_Data to examine_
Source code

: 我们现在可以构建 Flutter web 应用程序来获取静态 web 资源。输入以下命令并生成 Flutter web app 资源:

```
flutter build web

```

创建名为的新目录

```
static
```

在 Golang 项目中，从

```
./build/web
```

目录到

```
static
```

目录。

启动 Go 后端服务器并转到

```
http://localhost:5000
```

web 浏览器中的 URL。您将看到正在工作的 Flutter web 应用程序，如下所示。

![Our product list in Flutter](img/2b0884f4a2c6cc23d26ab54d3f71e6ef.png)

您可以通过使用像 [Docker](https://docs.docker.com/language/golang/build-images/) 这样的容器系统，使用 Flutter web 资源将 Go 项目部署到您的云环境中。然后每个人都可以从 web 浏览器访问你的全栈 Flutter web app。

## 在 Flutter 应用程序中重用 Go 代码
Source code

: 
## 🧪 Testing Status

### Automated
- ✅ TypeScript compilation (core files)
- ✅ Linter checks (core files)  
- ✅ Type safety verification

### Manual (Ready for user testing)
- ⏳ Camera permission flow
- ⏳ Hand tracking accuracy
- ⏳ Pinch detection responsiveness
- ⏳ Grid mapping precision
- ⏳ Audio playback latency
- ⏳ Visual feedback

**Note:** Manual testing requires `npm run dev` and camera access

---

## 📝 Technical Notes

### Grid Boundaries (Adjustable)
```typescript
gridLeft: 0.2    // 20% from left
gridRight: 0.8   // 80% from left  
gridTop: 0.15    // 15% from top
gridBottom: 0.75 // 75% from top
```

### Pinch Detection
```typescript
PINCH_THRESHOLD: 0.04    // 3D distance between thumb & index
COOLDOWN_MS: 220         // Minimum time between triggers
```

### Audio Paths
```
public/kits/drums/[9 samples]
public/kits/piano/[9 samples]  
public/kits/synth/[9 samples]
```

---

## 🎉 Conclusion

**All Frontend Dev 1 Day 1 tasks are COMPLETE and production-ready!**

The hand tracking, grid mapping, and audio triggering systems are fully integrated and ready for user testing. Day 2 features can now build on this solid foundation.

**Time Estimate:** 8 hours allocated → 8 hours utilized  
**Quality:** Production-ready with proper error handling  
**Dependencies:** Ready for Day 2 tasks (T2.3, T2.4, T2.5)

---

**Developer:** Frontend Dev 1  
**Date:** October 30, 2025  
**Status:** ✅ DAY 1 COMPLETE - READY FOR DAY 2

_Action item_
Start at the first line and transcribe the data exactly through the last.

_Your solution_
Source code

: 我们现在可以构建 Flutter web 应用程序来获取静态 web 资源。输入以下命令并生成 Flutter web app 资源:

```
flutter build web

```

创建名为的新目录

```
static
```

在 Golang 项目中，从

```
./build/web
```

目录到

```
static
```

目录。

启动 Go 后端服务器并转到

```
http://localhost:5000
```

web 浏览器中的 URL。您将看到正在工作的 Flutter web 应用程序，如下所示。

![Our product list in Flutter](img/2b0884f4a2c6cc23d26ab54d3f71e6ef.png)

您可以通过使用像 [Docker](https://docs.docker.com/language/golang/build-images/) 这样的容器系统，使用 Flutter web 资源将 Go 项目部署到您的云环境中。然后每个人都可以从 web 浏览器访问你的全栈 Flutter web app。

## 在 Flutter 应用程序中重用 Go 代码
Source code

: 
## 🧪 Testing Status

### Automated
- ✅ TypeScript compilation (core files)
- ✅ Linter checks (core files)  
- ✅ Type safety verification

### Manual (Ready for user testing)
- ⏳ Camera permission flow
- ⏳ Hand tracking accuracy
- ⏳ Pinch detection responsiveness
- ⏳ Grid mapping precision
- ⏳ Audio playback latency
- ⏳ Visual feedback

**Note:** Manual testing requires `npm run dev` and camera access

---

## 📝 Technical Notes

### Grid Boundaries (Adjustable)
```typescript
gridLeft: 0.2    // 20% from left
gridRight: 0.8   // 80% from left  
gridTop: 0.15    // 15% from top
gridBottom: 0.75 // 75% from top
```

### Pinch Detection
```typescript
PINCH_THRESHOLD: 0.04    // 3D distance between thumb & index
COOLDOWN_MS: 220         // Minimum time between triggers
```

### Audio Paths
```
public/kits/drums/[9 samples]
public/kits/piano/[9 samples]  
public/kits/synth/[9 samples]
```

---

## 🎉 Conclusion

**All Frontend Dev 1 Day 1 tasks are COMPLETE and production-ready!**

The hand tracking, grid mapping, and audio triggering systems are fully integrated and ready for user testing. Day 2 features can now build on this solid foundation.

**Time Estimate:** 8 hours allocated → 8 hours utilized  
**Quality:** Production-ready with proper error handling  
**Dependencies:** Ready for Day 2 tasks (T2.3, T2.4, T2.5)

---

**Developer:** Frontend Dev 1  
**Date:** October 30, 2025  
**Status:** ✅ DAY 1 COMPLETE - READY FOR DAY 2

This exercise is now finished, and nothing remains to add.